§ **Esercizio 1**
Trascrivi tali e quali le righe, non l'intervista, dalla prima fino a quella che contiene "scientific name: Basiliscus vittatus", entrambe incluse.
§ **Esercizio 2**
Continua l'intervista sul Living Theatre a partire da dove finisce.

§ **Articolo**
--------------------
L.A.:
Come è avvenuto l'incontro con Julian Beck e la
conseguente formazione del Living Theatre?
Malina:
Nel 1947 regnava un grande entusiasmo negli Stati Uniti ma questo
momento estatico, come si è verificato in altre simili
circostanze dove non c'era un sufficiente fondamento sociale, si
è presto dissolto. A quell'epoca l'arte non aveva ancora
assunto una forza etica, politica, sociale, ma aveva soltanto
funzione di intrattenimento. Devo dire che in tal senso si è
andati peggiorando visto che ora cè una vera e
propria industria dell'entertainment
che non lascia spazio all'inventiva e alla creatività
dell'arte. Io all'epoca mi ero laureata alla scuola di teatro di
Erwin Piscator, uno dei fondatori del teatro politico moderno
assieme a Bertold Brecht. Fu proprio entrando in contatto con il
teatro commerciale di Broadway che mi resi conto della distanza
tra ciò che avevo studiato con Piscator e quel mondo. Nel
frattempo incontrai Julian Beck, un giovane pittore della scuola
espressionista astratta, che aveva esposto alcune opere alla
galleria di Guggenheim. Io, che allora avevo diciotto anni, mi
sono messa a discutere con lui su cosa volesse dire fare teatro
in quel momento e quale senso avesse. Da allora nacque il
nostro sodalizio. Eravamo molto influenzati dal teatro del
dopoguerra in Europa: ci piacevano Jean Cocteau, Gertrude Stein e
Pirandello stesso. Decidemmo di mettere in scena tutti questi
autori cogliendo la possibilità, tramite la poesia, di
dare un senso politico al teatro anche se non in una maniera
scoperta, perché all'epoca il teatro politico era
considerato propagandistico, con molto disprezzo verso qualsiasi
ideologia, che rimaneva una parola sporca. Allora Julian ed io
abbiamo deciso di creare un piccolo teatro, senza risorse, senza
mezzi, senza nient'altro che le nostre forze, assieme ad un
gruppo di amici. Quel lavoro di ricerca continua tutt'ora: sulla
realtà dell'attore, sul rapporto spettatore-attore, sulla
possibilità per il teatro di avere un impatto culturale e
sociale.
L.A.:
Puoi ora parlare del clima culturale esistente attorno ai
beats?
Malina:
Il movimento, che non era così sviluppato, era di tipo
letterario, politico, culturale e facendosi forte di varie
esperienze non dava importanza al fatto se una persona fosse uno
scrittore o facesse parte di un gruppo che protestava contro
l'esercito: così confluivano nello stesso movimento il
lavoro del Living, la danza di Merce Cunningham o la pittura di
Robert Rauschenberg. Eravamo tutti coinvolti in un cambiamento
che naturalmente è cominciato in tono minore ma che poi è
diventato sempre più forte, fino al punto che la nostra
teoria non fu in grado di sostenere l'azione, cosa che ci ha
indotto a nutrire la speranza che i più giovani, i
quindicenni di oggi, sarebbero stati pronti a fare il prossimo,
decisivo passo.
L.A.:
E' ancora possibile la rivoluzione anarchica non
violenta?
--------------------
§ **Dati forniti**
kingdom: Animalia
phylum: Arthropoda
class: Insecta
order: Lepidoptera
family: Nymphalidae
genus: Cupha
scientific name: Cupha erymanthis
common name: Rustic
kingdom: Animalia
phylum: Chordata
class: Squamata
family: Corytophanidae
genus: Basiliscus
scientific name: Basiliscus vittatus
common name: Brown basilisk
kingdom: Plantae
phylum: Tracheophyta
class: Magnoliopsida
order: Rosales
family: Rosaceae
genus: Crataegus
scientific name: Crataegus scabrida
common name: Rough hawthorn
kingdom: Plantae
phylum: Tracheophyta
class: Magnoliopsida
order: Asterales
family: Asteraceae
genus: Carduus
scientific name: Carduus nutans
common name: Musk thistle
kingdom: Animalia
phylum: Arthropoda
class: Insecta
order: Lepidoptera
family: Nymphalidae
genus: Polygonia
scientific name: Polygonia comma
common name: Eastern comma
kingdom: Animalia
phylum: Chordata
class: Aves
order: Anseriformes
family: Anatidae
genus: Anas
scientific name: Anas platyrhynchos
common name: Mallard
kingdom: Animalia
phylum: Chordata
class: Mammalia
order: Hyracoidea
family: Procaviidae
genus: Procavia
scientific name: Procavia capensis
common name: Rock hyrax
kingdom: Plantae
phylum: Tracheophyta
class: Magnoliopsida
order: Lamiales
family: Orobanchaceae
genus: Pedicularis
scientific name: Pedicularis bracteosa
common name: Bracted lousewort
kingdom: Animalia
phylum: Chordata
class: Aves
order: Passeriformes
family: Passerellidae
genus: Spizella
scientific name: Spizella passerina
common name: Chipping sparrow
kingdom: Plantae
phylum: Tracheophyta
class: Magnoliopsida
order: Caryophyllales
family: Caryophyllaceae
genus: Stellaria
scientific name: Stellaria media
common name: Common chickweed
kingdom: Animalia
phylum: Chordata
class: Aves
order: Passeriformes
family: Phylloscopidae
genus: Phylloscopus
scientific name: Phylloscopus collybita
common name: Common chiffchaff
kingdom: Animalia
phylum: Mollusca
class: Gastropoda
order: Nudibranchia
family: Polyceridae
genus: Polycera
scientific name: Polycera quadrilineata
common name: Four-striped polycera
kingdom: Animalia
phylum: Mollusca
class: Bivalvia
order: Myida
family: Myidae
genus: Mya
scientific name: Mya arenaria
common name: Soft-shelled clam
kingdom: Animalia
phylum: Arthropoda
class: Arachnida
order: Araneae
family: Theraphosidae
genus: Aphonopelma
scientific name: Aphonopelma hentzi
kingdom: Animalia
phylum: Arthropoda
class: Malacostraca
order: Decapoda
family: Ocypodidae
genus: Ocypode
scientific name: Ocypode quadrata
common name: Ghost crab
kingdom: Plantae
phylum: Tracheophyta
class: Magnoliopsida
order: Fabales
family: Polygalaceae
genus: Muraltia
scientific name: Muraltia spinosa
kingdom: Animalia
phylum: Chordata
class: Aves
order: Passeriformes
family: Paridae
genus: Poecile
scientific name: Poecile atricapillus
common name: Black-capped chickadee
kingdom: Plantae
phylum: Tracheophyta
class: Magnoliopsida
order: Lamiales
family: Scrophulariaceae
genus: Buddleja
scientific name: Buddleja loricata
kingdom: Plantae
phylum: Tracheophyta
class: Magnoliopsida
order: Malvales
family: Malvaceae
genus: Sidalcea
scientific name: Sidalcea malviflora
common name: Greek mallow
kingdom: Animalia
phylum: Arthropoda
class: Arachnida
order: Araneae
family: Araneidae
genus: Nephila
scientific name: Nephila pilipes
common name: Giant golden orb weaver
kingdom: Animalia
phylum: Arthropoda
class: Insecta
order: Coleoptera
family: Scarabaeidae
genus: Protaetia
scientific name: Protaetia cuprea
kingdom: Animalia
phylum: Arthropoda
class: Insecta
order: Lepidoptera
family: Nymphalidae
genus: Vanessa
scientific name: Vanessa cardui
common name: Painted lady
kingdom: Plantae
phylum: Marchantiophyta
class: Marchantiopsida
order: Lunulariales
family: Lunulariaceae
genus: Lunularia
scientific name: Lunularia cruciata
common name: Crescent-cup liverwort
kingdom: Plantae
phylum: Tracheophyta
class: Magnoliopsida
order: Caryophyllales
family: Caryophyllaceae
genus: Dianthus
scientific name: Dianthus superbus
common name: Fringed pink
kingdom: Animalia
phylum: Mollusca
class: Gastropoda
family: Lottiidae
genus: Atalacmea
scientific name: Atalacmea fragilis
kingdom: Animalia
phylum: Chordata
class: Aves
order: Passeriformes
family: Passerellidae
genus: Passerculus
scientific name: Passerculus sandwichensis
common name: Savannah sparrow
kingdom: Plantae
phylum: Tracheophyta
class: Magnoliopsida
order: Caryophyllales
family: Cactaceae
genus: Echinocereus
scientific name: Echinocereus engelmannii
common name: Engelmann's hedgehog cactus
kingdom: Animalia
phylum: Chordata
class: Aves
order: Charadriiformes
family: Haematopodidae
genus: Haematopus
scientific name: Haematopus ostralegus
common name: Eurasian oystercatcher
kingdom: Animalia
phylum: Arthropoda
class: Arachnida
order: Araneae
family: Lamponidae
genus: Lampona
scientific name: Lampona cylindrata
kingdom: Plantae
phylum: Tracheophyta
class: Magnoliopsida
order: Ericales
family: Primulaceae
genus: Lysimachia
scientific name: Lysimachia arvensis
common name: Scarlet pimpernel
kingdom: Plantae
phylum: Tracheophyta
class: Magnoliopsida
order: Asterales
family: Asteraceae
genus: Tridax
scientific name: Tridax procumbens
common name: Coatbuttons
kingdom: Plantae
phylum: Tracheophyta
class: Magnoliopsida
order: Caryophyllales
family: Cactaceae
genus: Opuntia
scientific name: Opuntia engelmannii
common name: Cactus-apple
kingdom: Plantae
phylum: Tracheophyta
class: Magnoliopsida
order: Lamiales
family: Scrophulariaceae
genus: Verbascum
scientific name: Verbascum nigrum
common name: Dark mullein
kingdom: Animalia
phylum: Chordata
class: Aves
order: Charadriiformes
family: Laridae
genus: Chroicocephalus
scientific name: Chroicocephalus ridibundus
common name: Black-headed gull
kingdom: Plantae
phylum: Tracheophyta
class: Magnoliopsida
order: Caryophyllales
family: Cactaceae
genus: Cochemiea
--------------------
§ **Risultato atteso 1**
kingdom: Animalia
phylum: Arthropoda
class: Insecta
order: Lepidoptera
family: Nymphalidae
genus: Cupha
scientific name: Cupha erymanthis
common name: Rustic
kingdom: Animalia
phylum: Chordata
class: Squamata
family: Corytophanidae
genus: Basiliscus
scientific name: Basiliscus vittatus

§ **Risultato atteso 2**
Malina:
Non solo credo sia possibile ma che anzi sia assolutamente
necessaria, se vogliamo salvare il pianeta e l'umanità
intera dalla catastrofe sia ecologica che militare. La bella
rivoluzione anarchica non violenta, vale a dire una vera
inversione di rotta nel comportamento da parte dell'uomo,
dobbiamo farla senza porci l'interrogativo se ciò sia
possibile. Non possiamo continuare ad incrementare le spese
per l'armamento, e contemporaneamente sostenere una politica di
sfruttamento del pianeta...
L.A.:
Il teatro può davvero fare tutto questo e dare un
contributo effettivo al cambiamento?
Malina:
Io penso che soprattutto Internet
rappresenti il medium
della
grande trasformazione. Ritengo comunque che il teatro possa fare
la sua parte dando un'impronta umana a un qualsiasi processo
intellettuale e politico proprio perché il teatro non è
un medium
puro, avvalendosi di una comunicazione diretta verso i propri
spettatori. E' quanto mai urgente e necessario dar corso ad un
cambiamento veramente profondo per la qualcosa Internet
resta uno strumento insostituibile.
L.A.:
I beat
si possano considerare politici oppure sono stati solamente
un'elite
intellettuale? Se vogliamo, tranne Corso e Cassady, gli altri,
come Ginsberg, Kerouac, Burroughs, Ferlinghetti, sono di
estrazione piccolo o medio borghese...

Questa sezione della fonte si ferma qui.